# My daughters first turkey hunt



## swbuckmaster (Sep 14, 2007)

If you want you can follow her 2011 hunting challenge on Monster Muleys hunt challenge/ little girls girls bucket list.

I am going to video her on several of her first hunts this year..

Here is her turkey hunt in photos. -()/-


----------



## ridgetop (Sep 13, 2007)

Scott, congrats to you and your daughter. Looks like you guys have been having a lot of fun. Looks like your starting out with a bang with the HAC. It will be awesome to look back on this years adventure for years to come.


----------



## dkhntrdstn (Sep 7, 2007)

congrats to you and her. nice job


----------



## Al Hansen (Sep 7, 2007)

Well done. 8)


----------



## JHas (Nov 21, 2007)

Excellent, way to pass it on...


----------



## Bhilly81 (Oct 18, 2009)

thats awsome way to go congrats to the both of you


----------



## Guest (May 10, 2011)

thats awesome! beautiful bird! tell your daughter congrats on such a great trophy! :O||: .....but i gotta ask, knowing Jake and his hunting methods, is he still using the bucket of corn to bait in the turkeys on that piece of ground? or did he actually do it the real way and bring a call this time? :O//:


----------



## swbuckmaster (Sep 14, 2007)

kill em all 
Do you think it would take 9 days to shoot a turkey with corn? No corn was not used! Most of the hunting was done with spot and stalk. Jake would sit on top of a ridge and locate birds and we would try get in front of them or try and cut them off ambush style. 

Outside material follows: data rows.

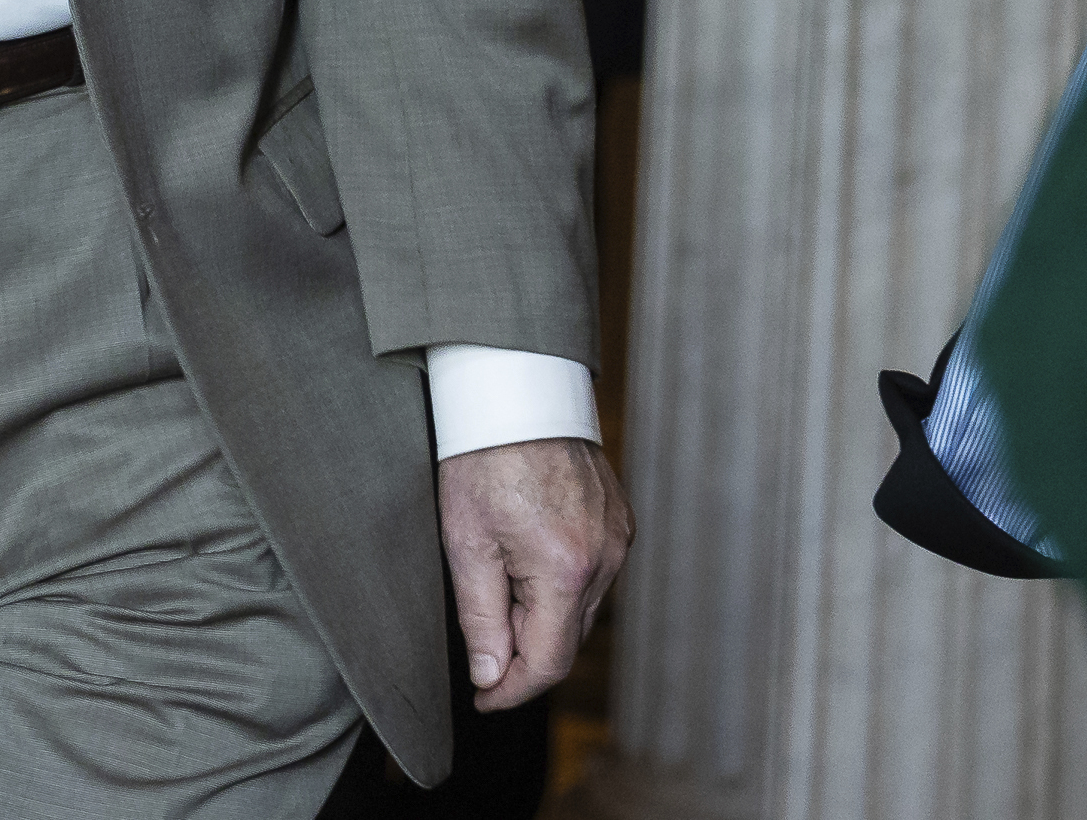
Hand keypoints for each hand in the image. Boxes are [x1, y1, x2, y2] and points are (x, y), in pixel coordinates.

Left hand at [439, 437, 629, 710]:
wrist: (515, 390)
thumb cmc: (482, 458)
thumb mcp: (466, 543)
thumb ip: (481, 619)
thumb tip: (491, 677)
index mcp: (566, 569)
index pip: (548, 662)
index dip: (512, 690)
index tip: (483, 697)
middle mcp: (606, 558)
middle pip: (568, 638)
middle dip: (525, 653)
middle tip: (481, 647)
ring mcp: (618, 537)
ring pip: (582, 608)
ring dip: (544, 617)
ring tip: (500, 590)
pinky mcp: (620, 520)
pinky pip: (594, 573)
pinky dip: (563, 584)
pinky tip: (528, 561)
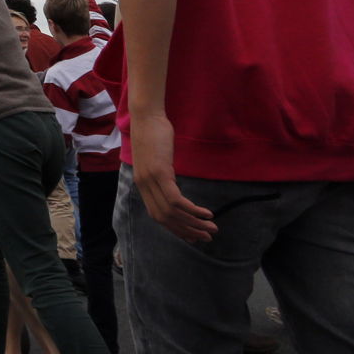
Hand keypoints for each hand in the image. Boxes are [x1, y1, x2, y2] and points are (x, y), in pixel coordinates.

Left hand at [129, 113, 216, 242]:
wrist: (146, 116)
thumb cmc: (153, 135)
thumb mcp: (157, 160)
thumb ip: (162, 176)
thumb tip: (173, 186)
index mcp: (141, 184)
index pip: (157, 216)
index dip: (175, 228)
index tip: (191, 236)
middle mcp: (143, 185)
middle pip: (164, 218)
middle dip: (186, 231)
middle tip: (206, 237)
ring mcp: (150, 180)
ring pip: (171, 212)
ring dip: (193, 223)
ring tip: (211, 228)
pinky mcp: (159, 173)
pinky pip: (175, 200)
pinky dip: (192, 210)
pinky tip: (206, 213)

Or we would pattern the birds on there way to roost and try and set a blind with decoys up in there travel routs. 

You are always looking for ways to tear me down. Whats your real name?


----------



## Guest (May 10, 2011)

no i wasnt trying to tear you down in any way. i was just wondering if Jake is still the 2 faced person that he is. he sometimes gets to thinking that rules apply to everyone else but him. glad to hear he went the legal route this time when youth were involved. sorry if it felt like i was attacking you.

once again, its a beautiful bird! you must have been a very proud father, i know i would have been! thats something you both wont ever forget!


----------



## Moose Hollow (Apr 26, 2008)

Congrats Looks like you had a great hunt and alot of good memories


----------



## longbow (Mar 31, 2009)

That is way cooool. Your a great dad!!!


----------



## Briar Patch (Feb 1, 2010)

Hah! That was fun to watch! Congratulations to you and your daughter!


----------



## proutdoors (Sep 24, 2007)

Well done Scott! That girl is on a roll.


----------



## wyogoob (Sep 7, 2007)

Hee Haw!! that is cool


----------



## elk22hunter (Sep 7, 2007)

Excellent! You are on to what hunting is all about!


----------